It is amply known to reinforce plastic products using fibers to meet particular mechanical or physical demands. Plastic products that are especially under stress can be provided with additional reinforcing structures. These reinforcements or functional components become increasingly important, given the continuous trend to provide plastic products of increasingly thinner wall thickness or system plastic products. This trend is based in particular on material-saving needs because material contributes substantially to the production price of a product as costs for raw material rise.
It was already known heretofore to provide certain products with ribs or similar external elements for mechanical reinforcement. It is further known to compression-mold or to shape soaked or impregnated plastic mats with a plastic material and then to subject it to back injection molding.
Furthermore, there is the trend for some time now to use injection molding or extrusion machines to incorporate fibers, especially glass fibers, into the plastic melt in order to enhance the mechanical properties of the entire product. The fiber orientation is oftentimes dependent on the flow behavior in such fiber-laden plastics so that the effective direction cannot be easily predefined. Moreover, the mostly short fiber elements are oftentimes amorphous and randomly arranged in their direction. Therefore, it is not possible to provide reinforcements in particular stress directions. Moreover, injection molding and extrusion applications permit heretofore only the production of limited fiber lengths because the fibers are broken, trimmed, or otherwise cut in the plasticizing device.
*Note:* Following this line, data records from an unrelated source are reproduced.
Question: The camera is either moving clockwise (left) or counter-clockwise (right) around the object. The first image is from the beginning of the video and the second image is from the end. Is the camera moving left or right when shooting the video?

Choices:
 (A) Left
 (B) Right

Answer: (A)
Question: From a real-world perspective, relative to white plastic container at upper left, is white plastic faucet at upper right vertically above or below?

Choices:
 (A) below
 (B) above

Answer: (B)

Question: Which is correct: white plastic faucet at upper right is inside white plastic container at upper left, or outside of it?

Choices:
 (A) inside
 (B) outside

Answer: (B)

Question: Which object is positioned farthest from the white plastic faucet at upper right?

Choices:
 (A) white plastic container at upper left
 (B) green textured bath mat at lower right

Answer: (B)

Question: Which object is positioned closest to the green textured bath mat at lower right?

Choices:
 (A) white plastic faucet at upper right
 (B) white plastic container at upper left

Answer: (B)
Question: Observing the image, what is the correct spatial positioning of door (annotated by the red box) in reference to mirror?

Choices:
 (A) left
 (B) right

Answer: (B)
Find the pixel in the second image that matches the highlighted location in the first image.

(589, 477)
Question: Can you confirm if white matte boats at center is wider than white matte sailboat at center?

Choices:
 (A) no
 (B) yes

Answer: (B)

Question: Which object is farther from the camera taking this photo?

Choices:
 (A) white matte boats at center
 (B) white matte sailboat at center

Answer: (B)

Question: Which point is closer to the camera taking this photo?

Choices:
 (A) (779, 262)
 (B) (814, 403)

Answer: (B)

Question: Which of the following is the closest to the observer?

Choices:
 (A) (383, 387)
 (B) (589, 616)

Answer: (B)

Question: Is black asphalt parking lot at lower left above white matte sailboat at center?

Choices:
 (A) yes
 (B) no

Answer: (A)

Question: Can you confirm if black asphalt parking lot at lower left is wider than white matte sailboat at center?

Plastic is increasingly used in many high-tech areas that encounter stress peaks only in certain regions or aligned high stress peaks. These products do not necessarily require the presence of reinforcements across the entire product; rather, these parts could be reinforced in some areas only so that the regions that are especially under stress are able to withstand the particular mechanical or physical demands. Still, the reinforcing measures should normally not be visible. Rather, it mostly desired to provide the respective products with same optic and haptic properties across the entire surface.